• _READING PASSAGE_:
== == ==

This work was sponsored by enioka.

The task one is:

Given a finite set of objects pool, and an object query. Look, which ever comes first, within approximately t time, or at most n objects subset of pool that are near query according to the metric m, call that subset candidates.

Most popular approach nowadays, and the one I could start to get under control is to rely on Hierarchical Navigable Small Worlds. HNSW is reminiscent of Ben Goertzel glocals from opencog fame.

HNSW datastructure use a deterministic heuristic with the distance function to construct clusters, still, it use random to spread pression on memory, and compute. It looks like a skip-list with multiple path ways. A regular natural sort will not speed queries, because of that glocals are not sorted, instead nodes are related to points in a higher level layer. The higher the level the less points they are. The highest level has only one point. Each point has a maximum x neighbor in a lower level. Horizontal navigation must be done through the parent point.

While I put that whole on a flashcard, you can delice with the following brute force algorithm that will generate a pool of points nearest to a point query:

(import (chezscheme))
     (import (letloop r999))
     (import (scheme generator))
     ;; brute force algorithm
     (define total (string->number (or (getenv "HYPER_TOTAL") "65536")))
     (define exponent (string->number (or (getenv "HYPER_EXPONENT") "8")))

== == ==

• _INFORMATION SHOWN_:
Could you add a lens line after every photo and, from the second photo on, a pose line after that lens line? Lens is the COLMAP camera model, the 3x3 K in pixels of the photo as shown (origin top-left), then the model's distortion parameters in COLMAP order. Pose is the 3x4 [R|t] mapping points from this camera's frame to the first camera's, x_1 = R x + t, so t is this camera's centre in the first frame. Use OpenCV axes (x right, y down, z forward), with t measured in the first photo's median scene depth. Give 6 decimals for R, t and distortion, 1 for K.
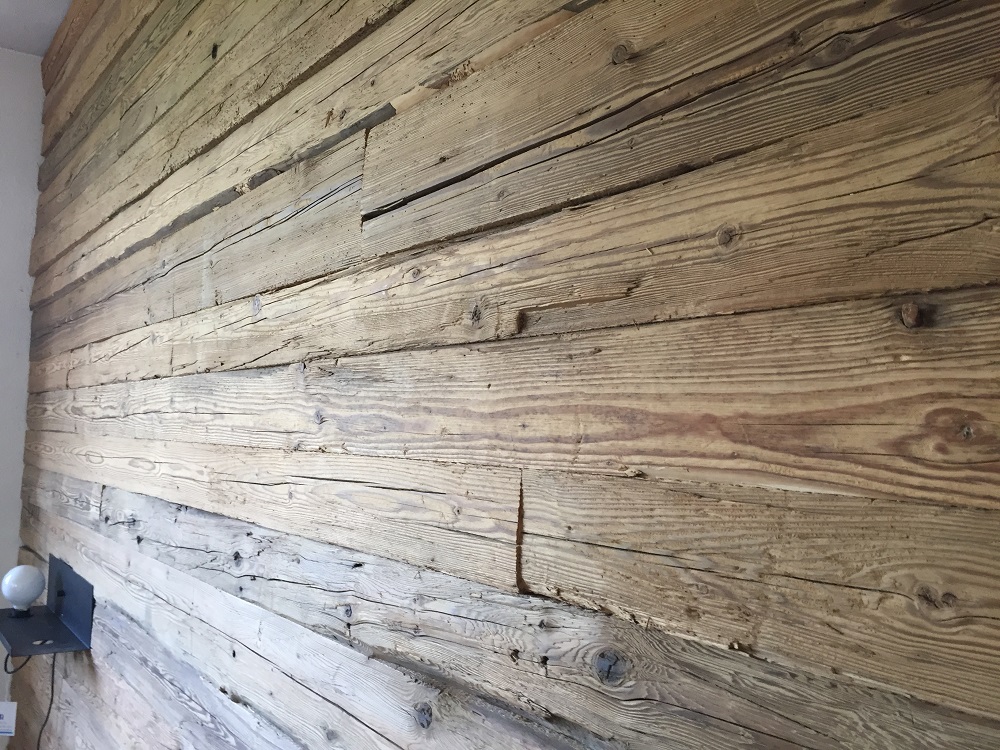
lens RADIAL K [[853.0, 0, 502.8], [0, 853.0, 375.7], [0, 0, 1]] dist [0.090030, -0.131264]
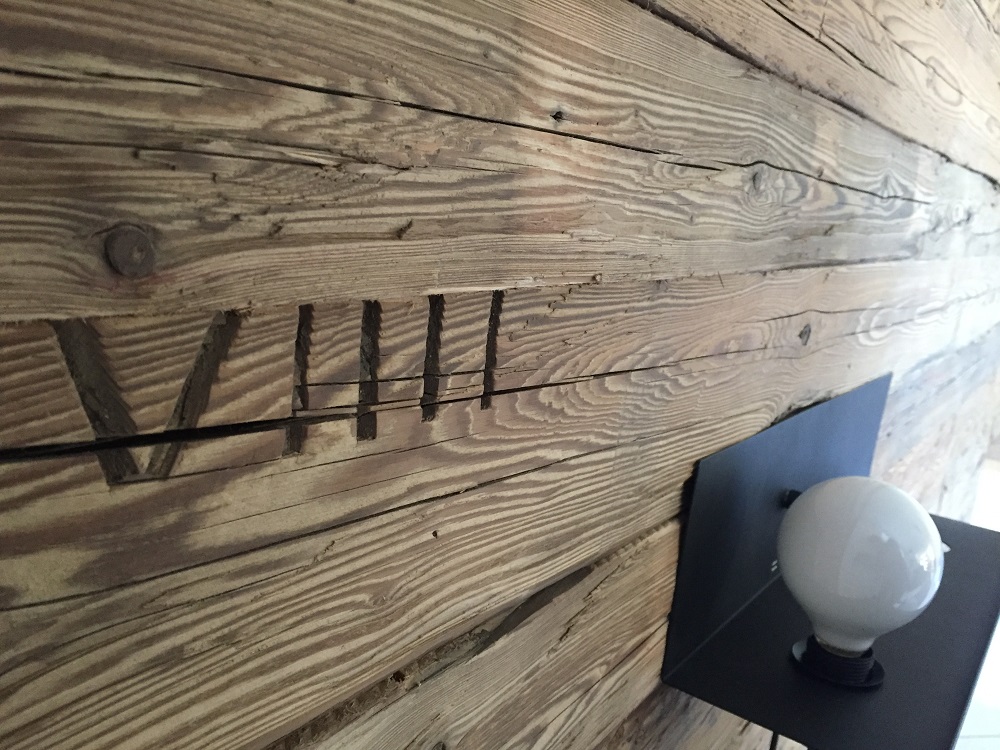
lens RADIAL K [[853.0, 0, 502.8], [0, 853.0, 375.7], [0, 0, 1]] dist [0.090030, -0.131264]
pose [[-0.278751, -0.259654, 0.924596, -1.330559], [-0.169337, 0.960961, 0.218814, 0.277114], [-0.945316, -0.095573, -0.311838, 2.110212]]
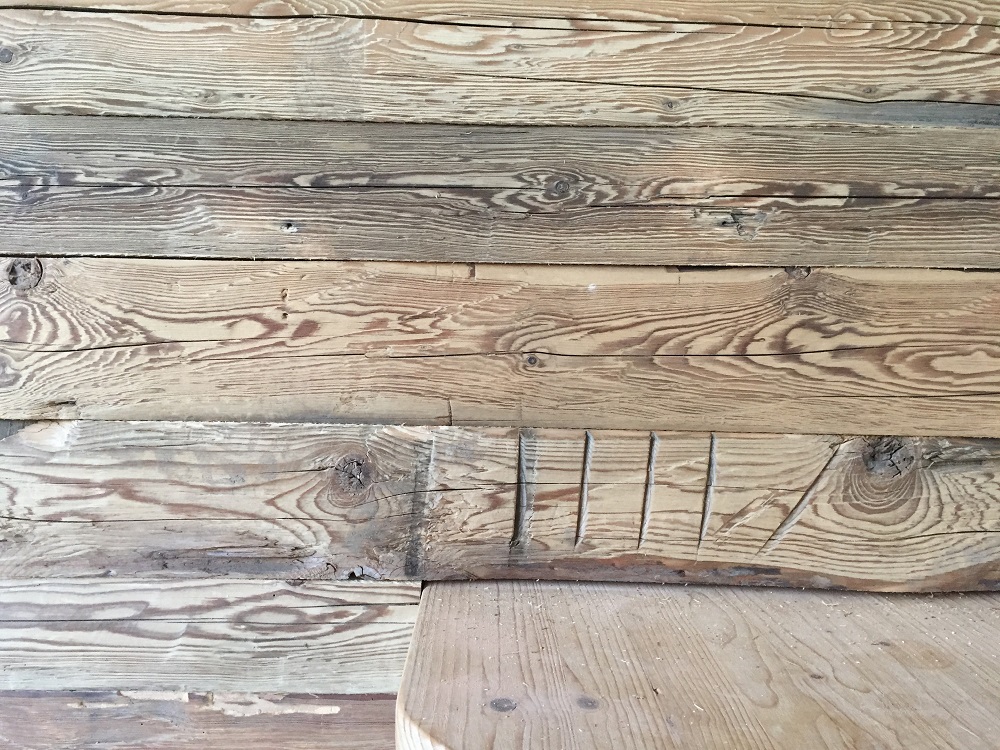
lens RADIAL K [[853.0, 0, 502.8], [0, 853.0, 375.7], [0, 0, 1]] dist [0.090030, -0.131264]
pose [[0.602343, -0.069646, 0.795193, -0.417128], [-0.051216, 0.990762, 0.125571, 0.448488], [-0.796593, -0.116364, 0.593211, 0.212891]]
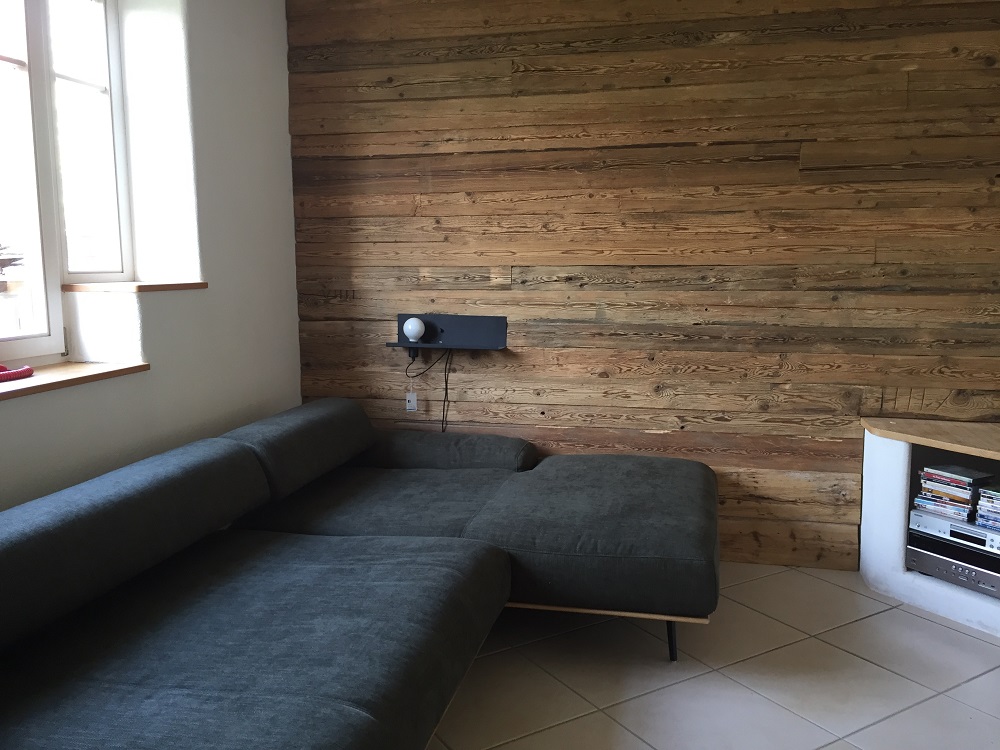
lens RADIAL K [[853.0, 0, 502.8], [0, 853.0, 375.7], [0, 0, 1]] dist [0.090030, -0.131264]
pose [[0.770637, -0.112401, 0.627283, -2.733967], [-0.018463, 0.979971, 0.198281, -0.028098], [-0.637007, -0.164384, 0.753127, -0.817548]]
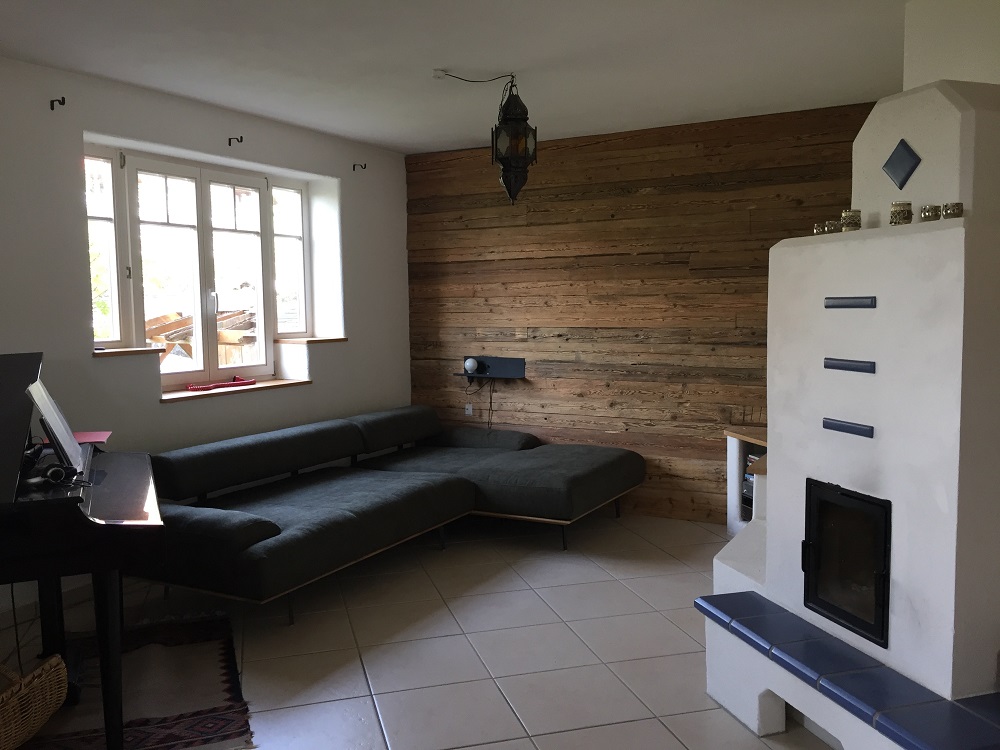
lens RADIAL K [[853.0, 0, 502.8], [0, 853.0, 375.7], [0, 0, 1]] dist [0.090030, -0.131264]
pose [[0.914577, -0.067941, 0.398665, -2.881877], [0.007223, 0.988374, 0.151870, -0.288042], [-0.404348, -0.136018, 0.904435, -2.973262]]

== == ==

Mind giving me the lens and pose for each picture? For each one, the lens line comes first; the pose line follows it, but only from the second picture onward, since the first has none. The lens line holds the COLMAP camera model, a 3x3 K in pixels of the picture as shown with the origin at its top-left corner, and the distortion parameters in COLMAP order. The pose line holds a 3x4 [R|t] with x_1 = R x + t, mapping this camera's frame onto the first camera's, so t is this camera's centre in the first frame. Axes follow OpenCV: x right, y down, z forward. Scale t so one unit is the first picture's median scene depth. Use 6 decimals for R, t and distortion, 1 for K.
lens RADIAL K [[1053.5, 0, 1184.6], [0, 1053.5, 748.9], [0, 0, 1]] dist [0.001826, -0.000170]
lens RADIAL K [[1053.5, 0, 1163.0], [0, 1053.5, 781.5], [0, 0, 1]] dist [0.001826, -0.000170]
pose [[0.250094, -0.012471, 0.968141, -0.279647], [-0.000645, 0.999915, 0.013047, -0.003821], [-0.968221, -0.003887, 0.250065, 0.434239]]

== == ==

• _EXERCISE PROMPT_: Continue the post on nearest-neighbor search above, starting after its last line, which defines exponent in the brute-force Scheme program.

• _TASK ANSWER_:
     (define pk
       (lambda args
         (write args)
         (car (reverse args))))
     (define point-distance
       (lambda (a b) (abs (- a b))))
     (define point-random (lambda () (random (expt 2 exponent))))
     (define pool (map (lambda _ (point-random)) (iota total)))
     (define query (point-random))
     (define ~.two
       (lambda (x)
         (inexact (/ (round (* x 100)) 100))))
     (define candidates
       (let* ((objects (map (lambda (x) (cons (point-distance query x) x)) pool))
              (objects* (sort (lambda (u v) (< (car u) (car v))) objects))
              (distance-max (apply max (map car objects*))))
         (map (lambda (x) (cons (~.two (/ (- distance-max (car x)) distance-max))
                                (cdr x)))
     (pk 'query (string-upcase (number->string query 36)) query)
     (for-each pk (map (lambda (x) (list (car x) (number->string (cdr x) 36) (cdr x))) candidates))